[TASK TO COMPLETE]
Give back the full listing exactly, setting the pictures aside.

### SUPPLIED DATA

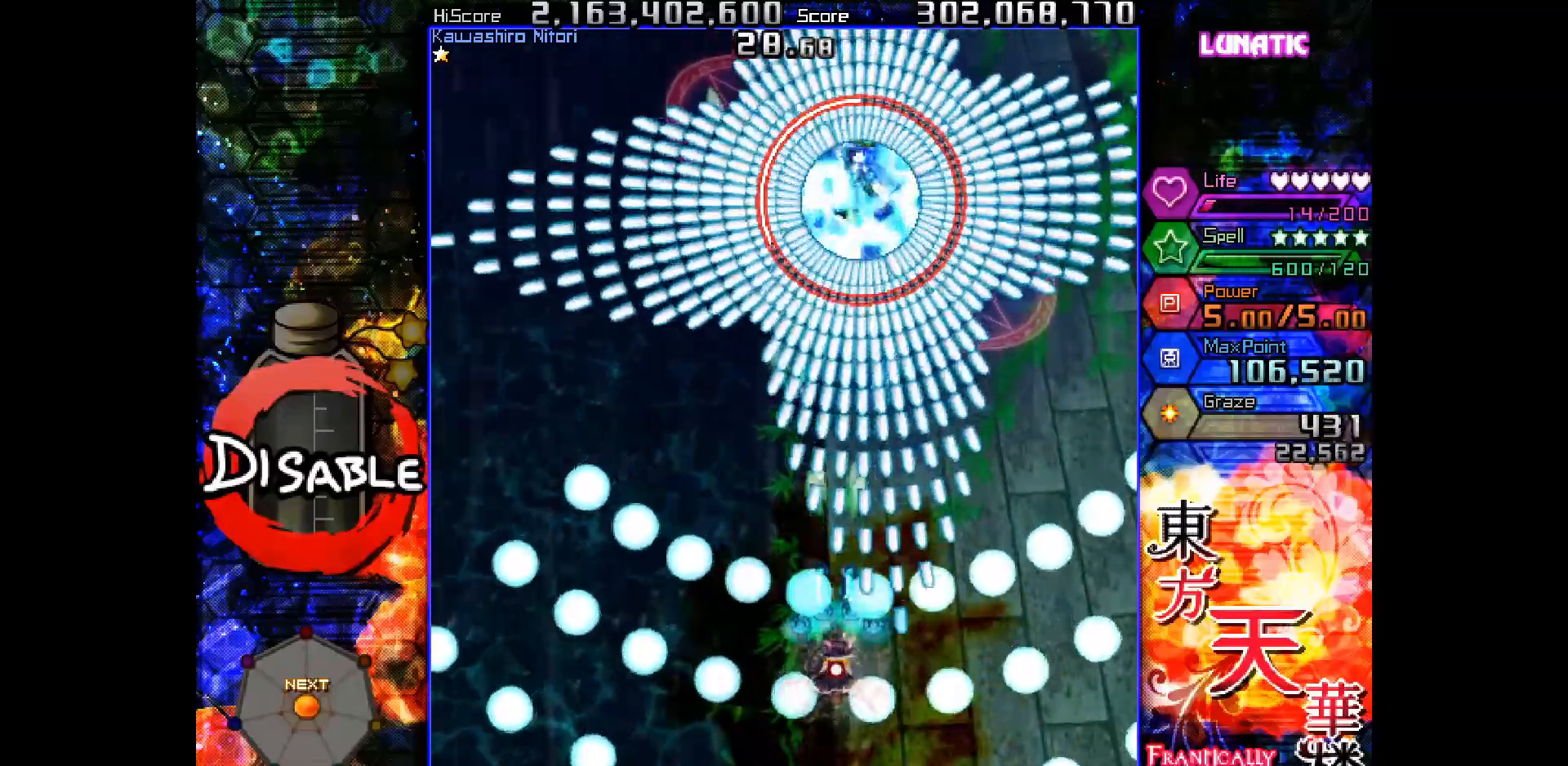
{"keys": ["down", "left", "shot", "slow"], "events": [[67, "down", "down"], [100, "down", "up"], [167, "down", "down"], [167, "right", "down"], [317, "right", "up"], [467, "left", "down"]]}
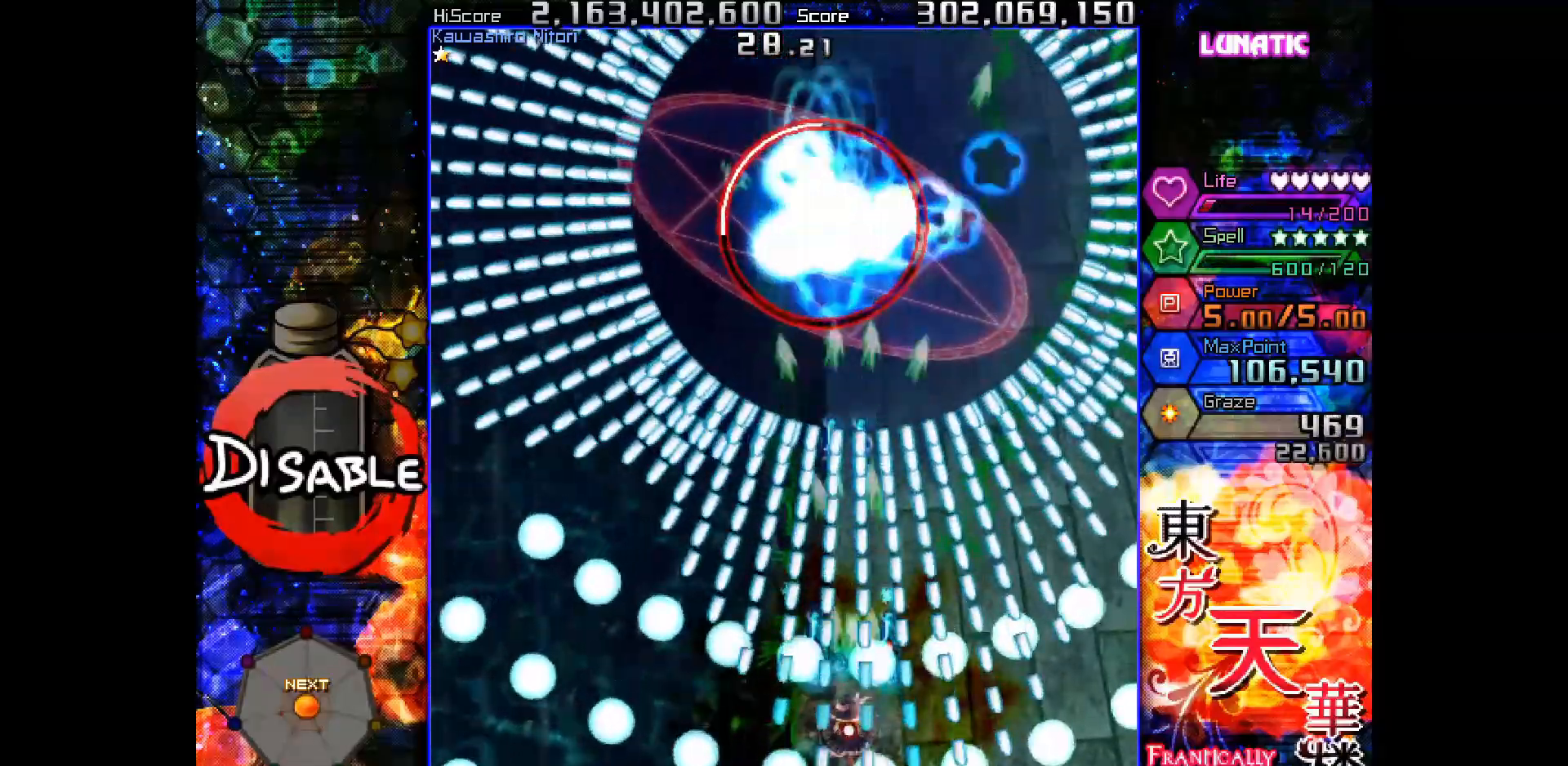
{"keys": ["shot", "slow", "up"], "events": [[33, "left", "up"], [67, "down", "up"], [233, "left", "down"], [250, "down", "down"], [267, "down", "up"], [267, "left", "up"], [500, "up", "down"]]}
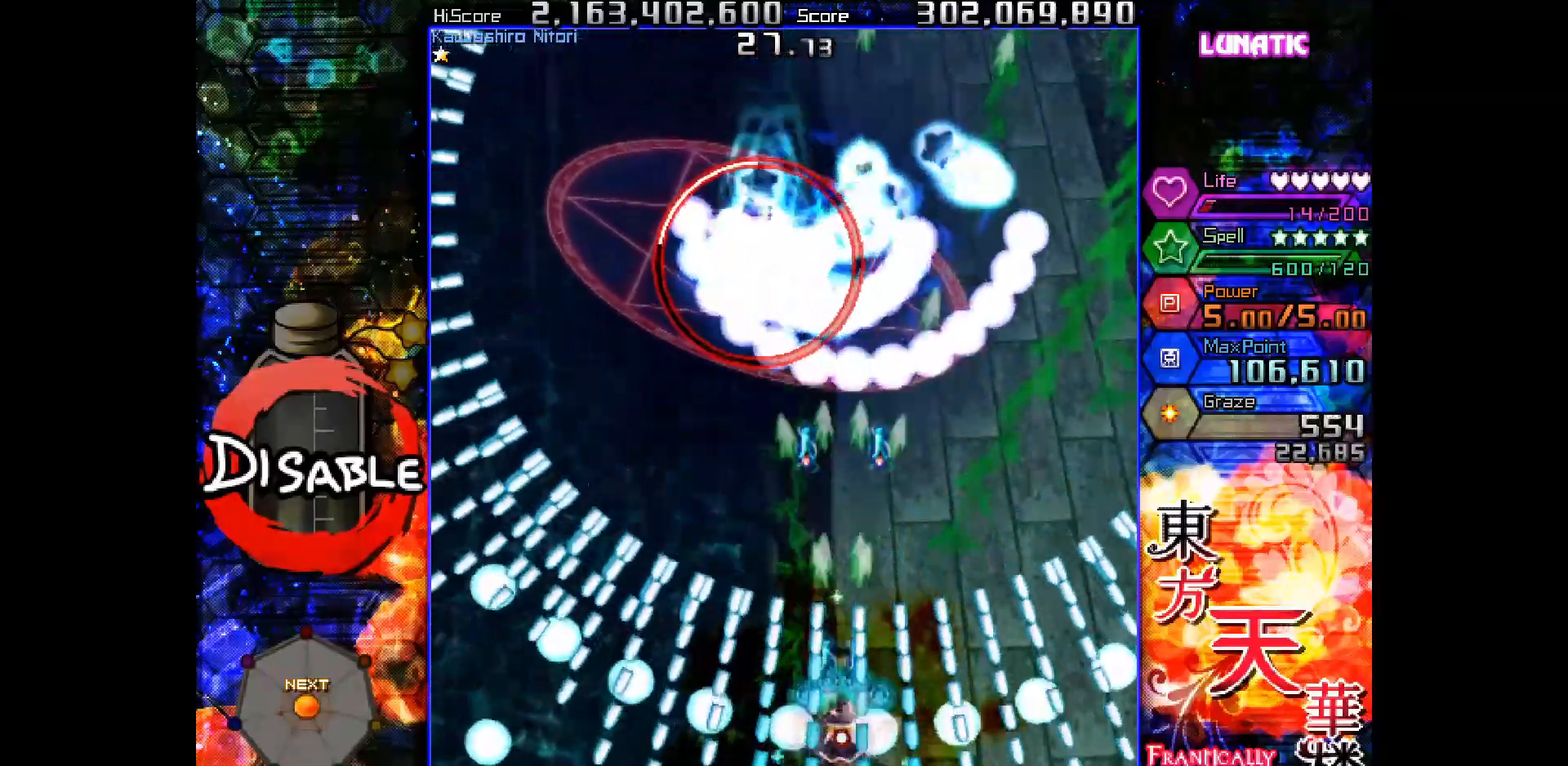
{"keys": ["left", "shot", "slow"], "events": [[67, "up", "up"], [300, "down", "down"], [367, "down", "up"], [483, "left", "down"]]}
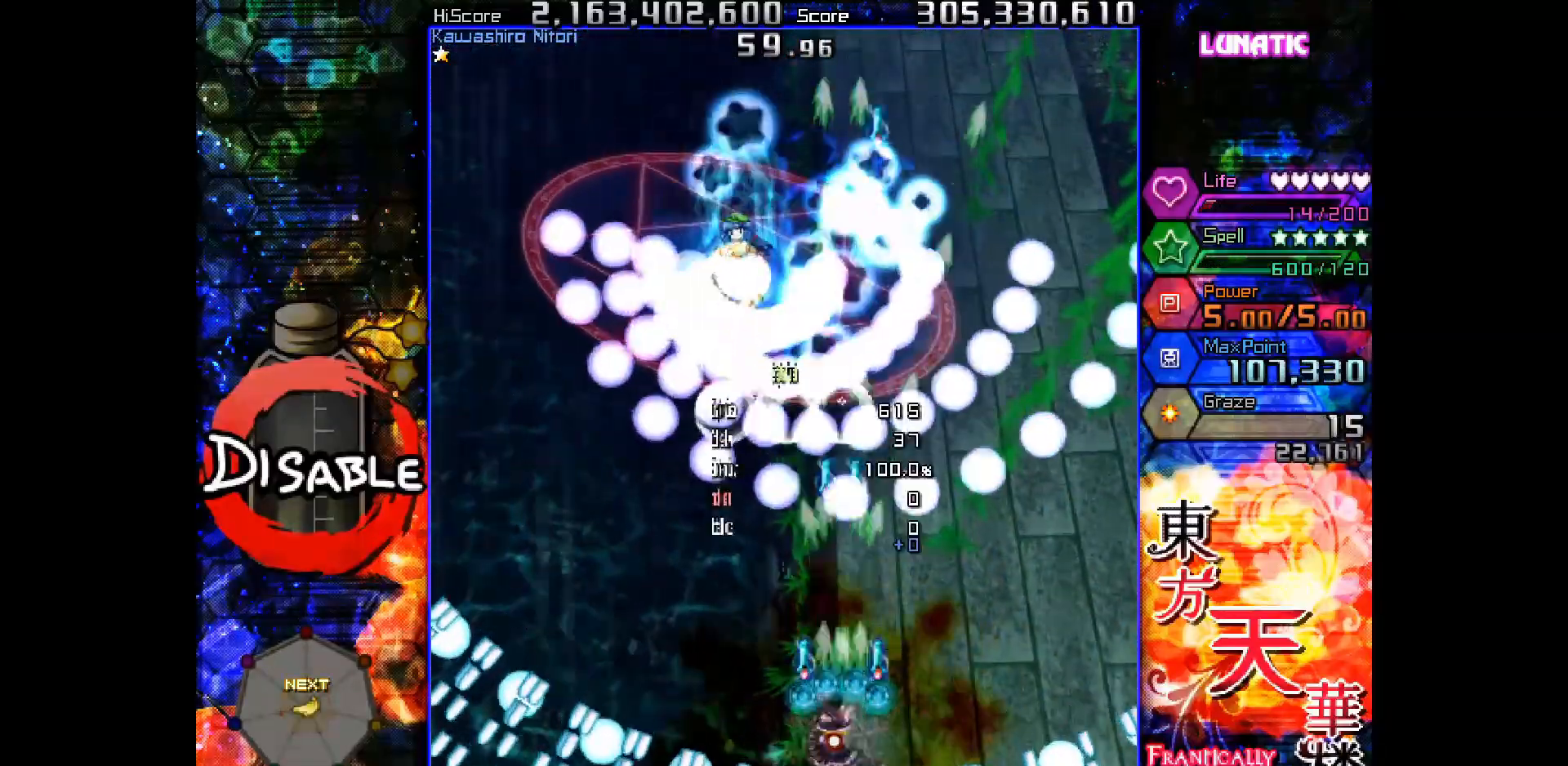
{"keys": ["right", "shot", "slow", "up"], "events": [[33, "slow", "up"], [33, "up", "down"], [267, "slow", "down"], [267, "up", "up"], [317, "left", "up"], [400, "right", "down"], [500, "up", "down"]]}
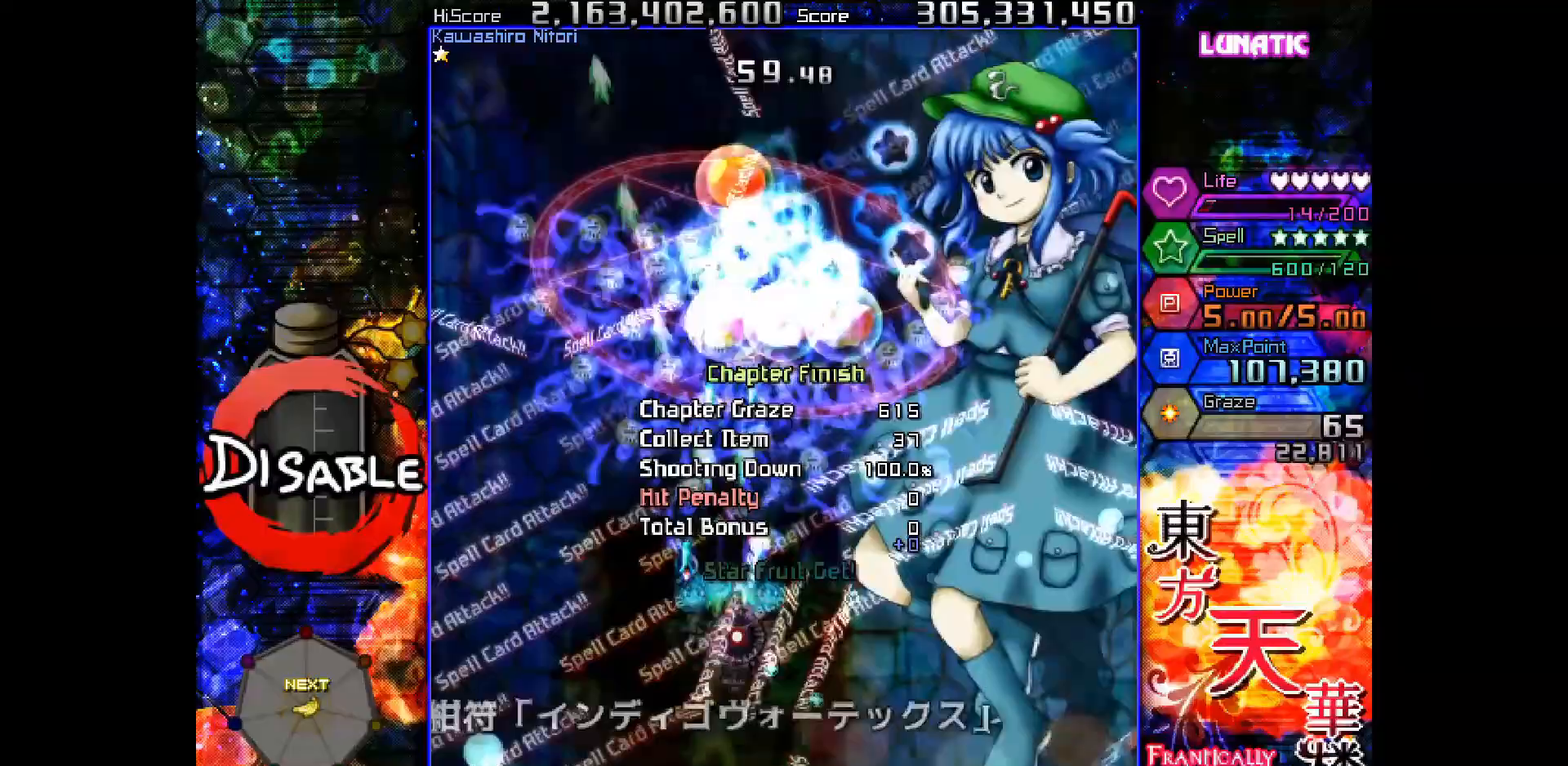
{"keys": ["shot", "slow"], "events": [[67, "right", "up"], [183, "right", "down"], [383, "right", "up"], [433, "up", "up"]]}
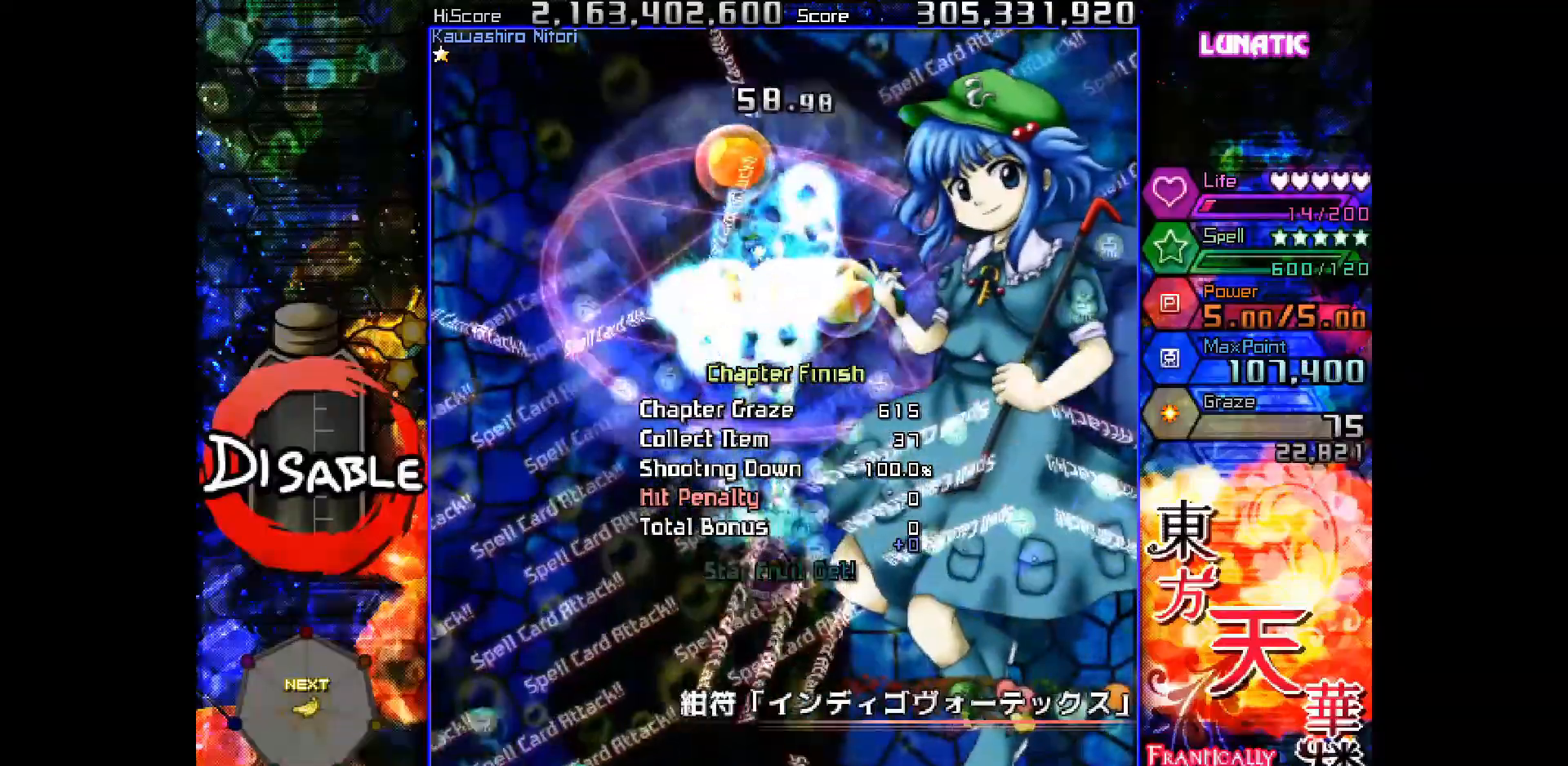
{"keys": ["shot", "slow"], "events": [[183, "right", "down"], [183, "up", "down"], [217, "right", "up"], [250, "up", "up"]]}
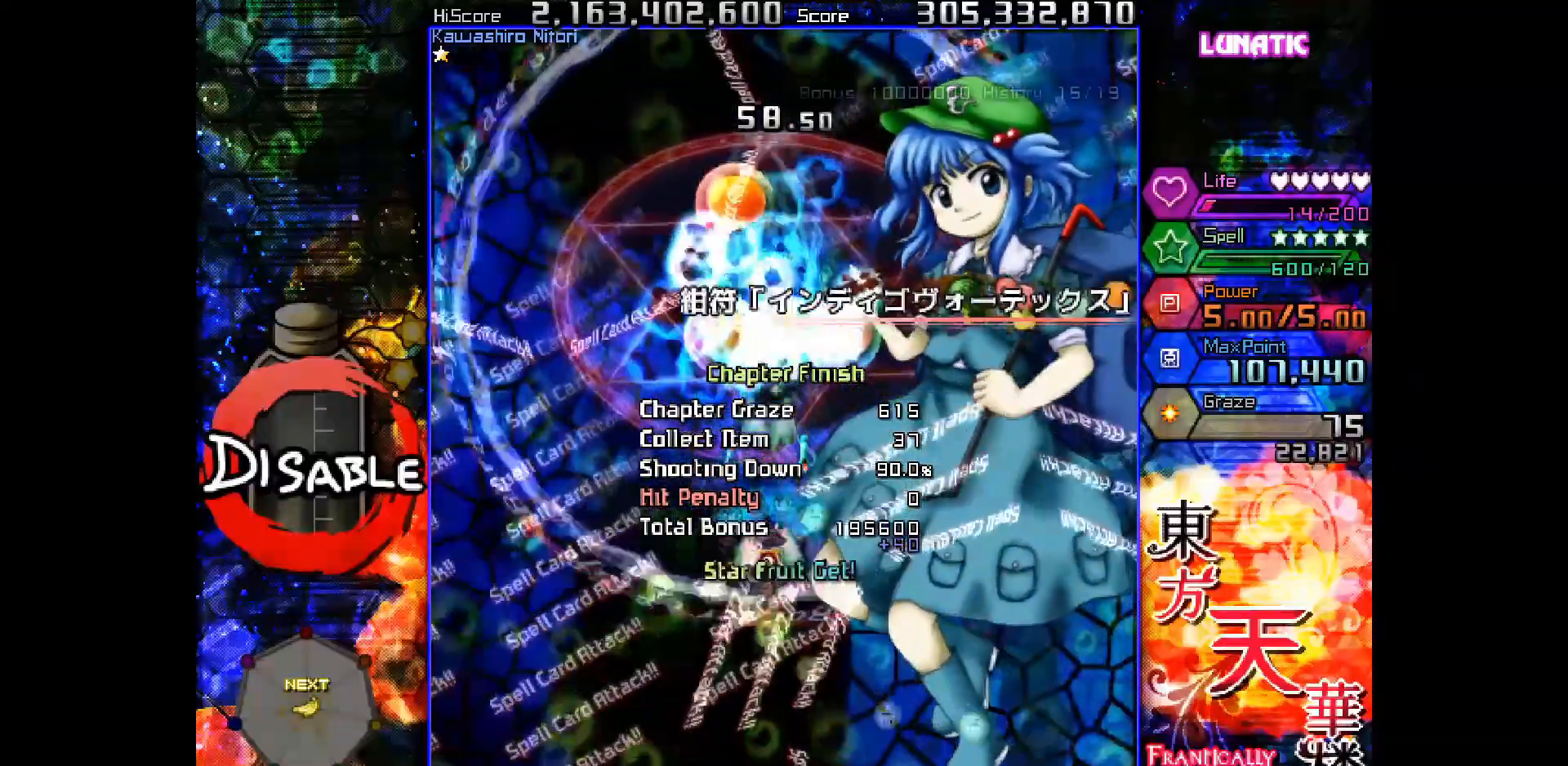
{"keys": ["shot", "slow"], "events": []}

######

[RESPONSE BELOW]
{"keys": ["down", "left", "shot", "slow"], "events": [[67, "down", "down"], [100, "down", "up"], [167, "down", "down"], [167, "right", "down"], [317, "right", "up"], [467, "left", "down"]]}
{"keys": ["shot", "slow", "up"], "events": [[33, "left", "up"], [67, "down", "up"], [233, "left", "down"], [250, "down", "down"], [267, "down", "up"], [267, "left", "up"], [500, "up", "down"]]}
{"keys": ["left", "shot", "slow"], "events": [[67, "up", "up"], [300, "down", "down"], [367, "down", "up"], [483, "left", "down"]]}
{"keys": ["right", "shot", "slow", "up"], "events": [[33, "slow", "up"], [33, "up", "down"], [267, "slow", "down"], [267, "up", "up"], [317, "left", "up"], [400, "right", "down"], [500, "up", "down"]]}
{"keys": ["shot", "slow"], "events": [[67, "right", "up"], [183, "right", "down"], [383, "right", "up"], [433, "up", "up"]]}
{"keys": ["shot", "slow"], "events": [[183, "right", "down"], [183, "up", "down"], [217, "right", "up"], [250, "up", "up"]]}
{"keys": ["shot", "slow"], "events": []}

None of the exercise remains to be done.